Oocytes for NaV1.4 expression work were isolated from adult female X. laevis in accordance with the UK Animal (Scientific Procedures) Act 1986 or the Animal Care and Use Committee of Johns Hopkins University.

VSD-I Sample Preparation and NMR Spectroscopy.

Samples of the unlabeled and 15N- and 13C,15N-labeled VSD-I were produced using a cell-free expression system in the insoluble form as described elsewhere (28, 41). The precipitate of the reaction mixture was solubilized in 500 μL of 20 mM Tris⋅HCl, 300 mM NaCl, and 10% DPC (pH 8.0), and purified by Ni2+ chromatography in 0.5% DPC. LDAO was added to the purified protein ().

NMR spectra were recorded on Bruker Avance-III 600 and 800 spectrometers equipped with cryoprobes at pH 5.5 and 45 °C. 1H,15N-TROSY spectra were used to monitor binding of Hm-3 to 15N-labeled VSD-I and vice versa.
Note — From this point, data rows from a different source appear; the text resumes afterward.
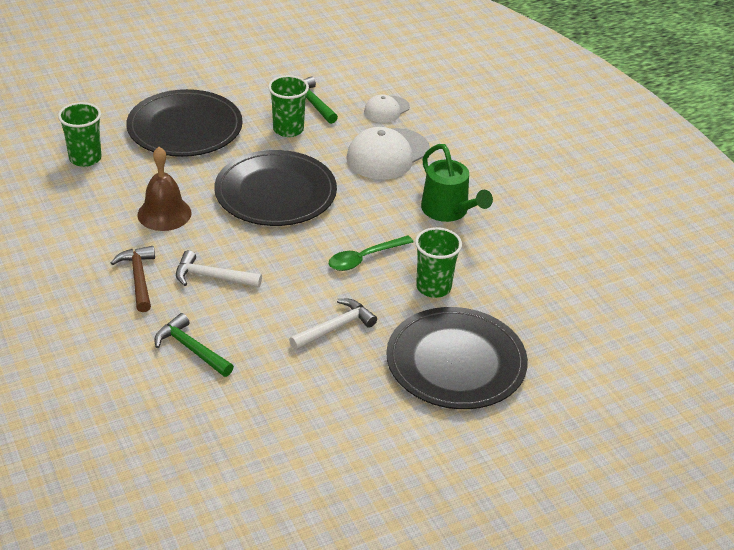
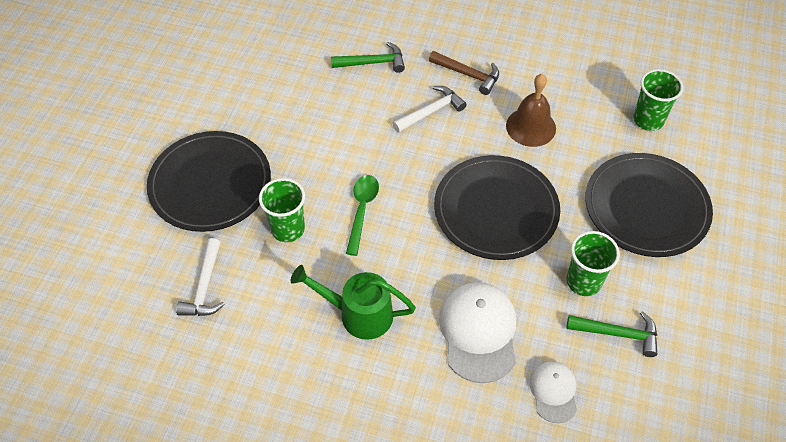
camera: 135 degrees right, 15 degrees up
(335, 327) = (312, 143): white hammer -> white hammer (205, 287)

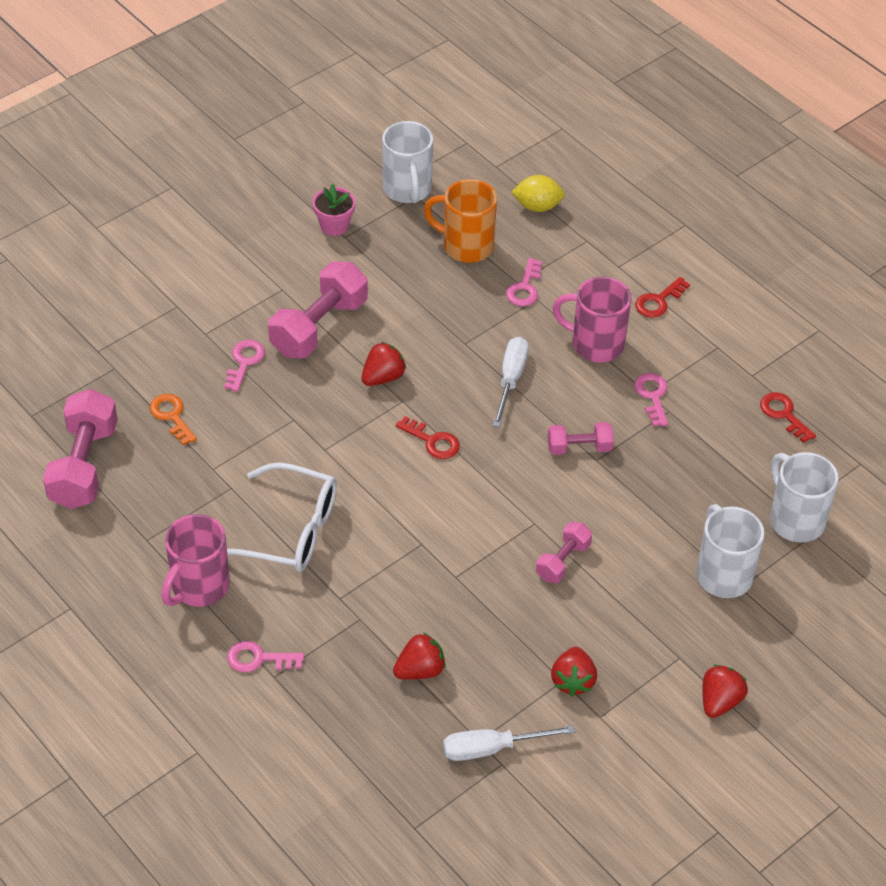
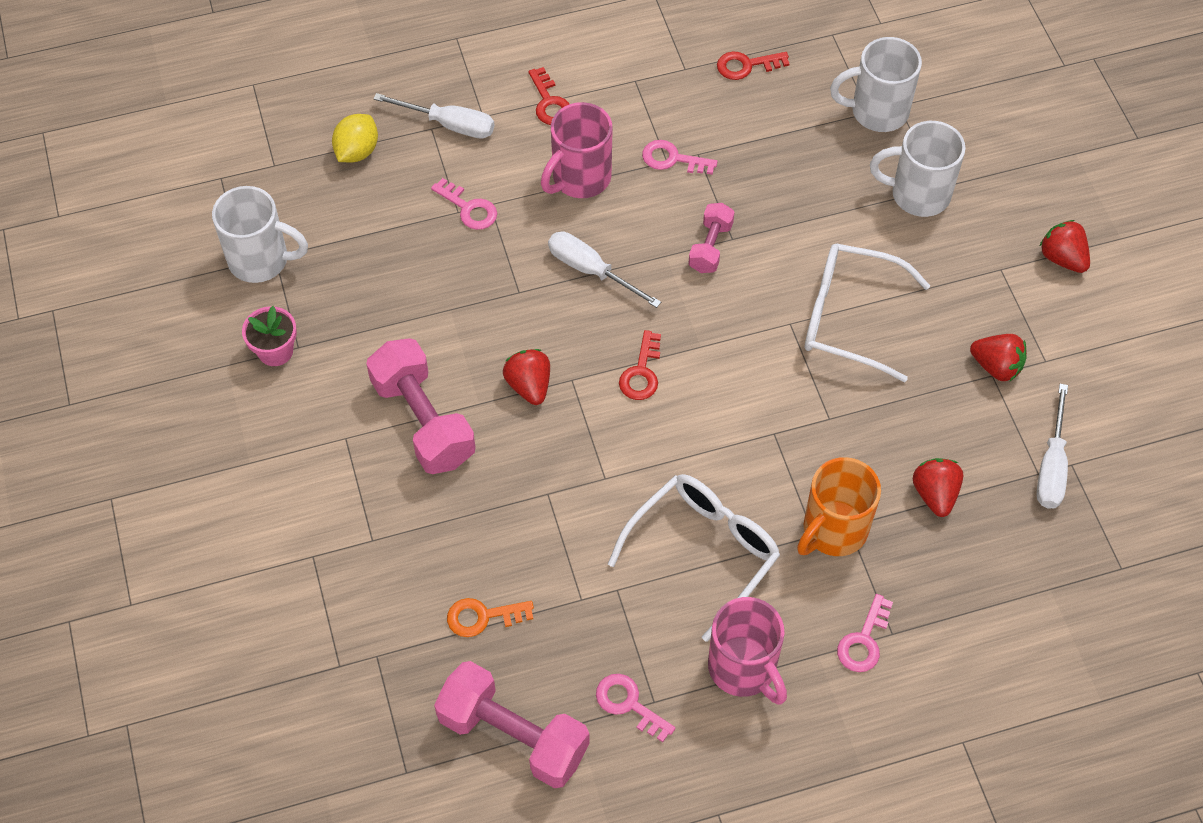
camera: 65 degrees left, 10 degrees up
(244, 362) = (438, 514): pink key -> pink key (629, 704)
(432, 441) = (641, 372): red key -> red key turned 135 degrees clockwise
(466, 246) = (378, 238): orange mug -> orange mug (833, 530)
(563, 561) = (848, 318): pink dumbbell -> white glasses
(597, 249) = (449, 124): none -> white screwdriver

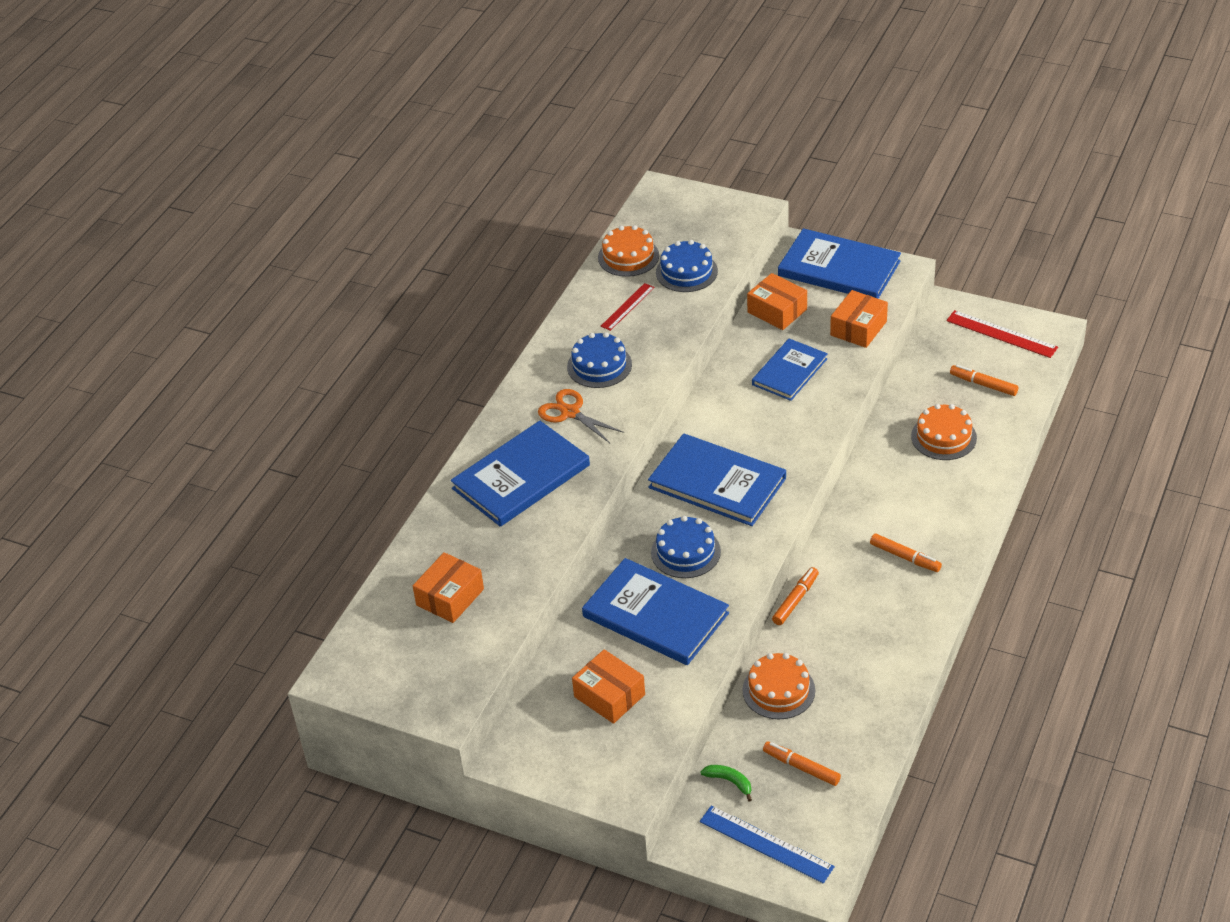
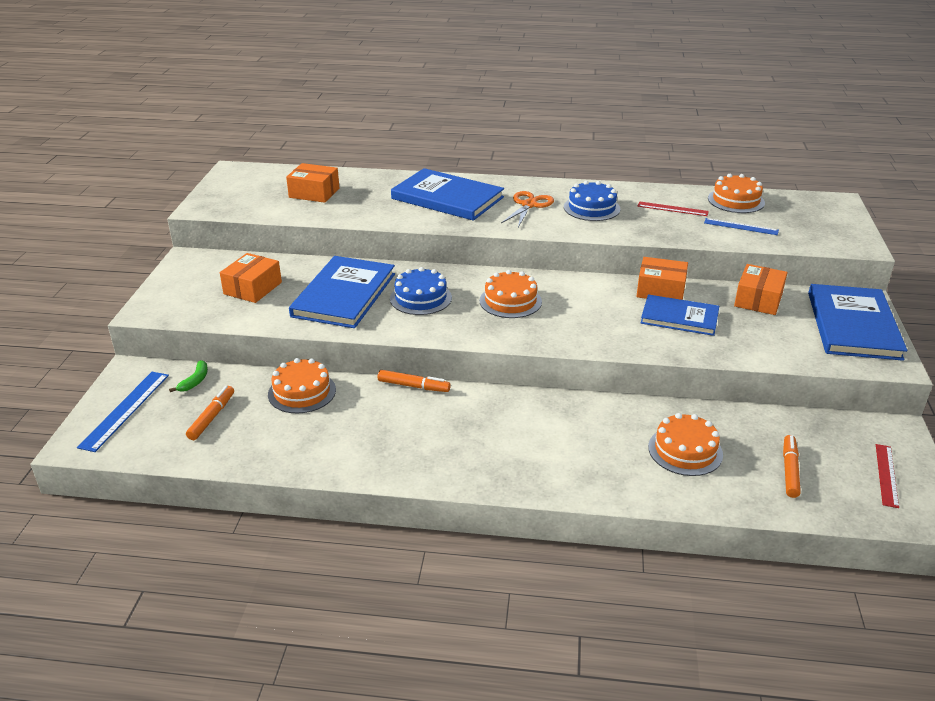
camera: 70 degrees right, 10 degrees down
(686, 272) = (741, 226): blue cake -> blue ruler
(717, 483) = (510, 301): blue book -> orange cake
(858, 328) = (774, 348): orange box -> orange box (660, 290)
(905, 557) = (494, 446): orange marker -> none
(1001, 334) = (886, 475): red ruler -> red ruler, size x0.67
Detergent concentration in the samples was kept constant during titrations. Equilibrium dissociation constants of Hm-3/micelle and Hm-3/VSD-I complexes (K and K, respectively) were determined from the chemical shift titration data assuming fast (on the NMR time scale) exchange of Hm-3 molecules between three different states (Fig. S7).

Computer Modeling.

Homology models of VSD-I in the up and down states were constructed using as a template the VSD-I from the cryo-EM structure of the NaVPaS channel (42) and the structures from the molecular dynamics (MD) trajectory of the KV1.2/2.1 chimeric channel (39), respectively. The recently published cryo-EM structure of the NaV1.4 channel from the electric eel was not used for the modeling because VSD-I is poorly resolved in this structure (43). The structural model of the Hm-3/VSD-I complex was generated with the HADDOCK2.2 web server (44).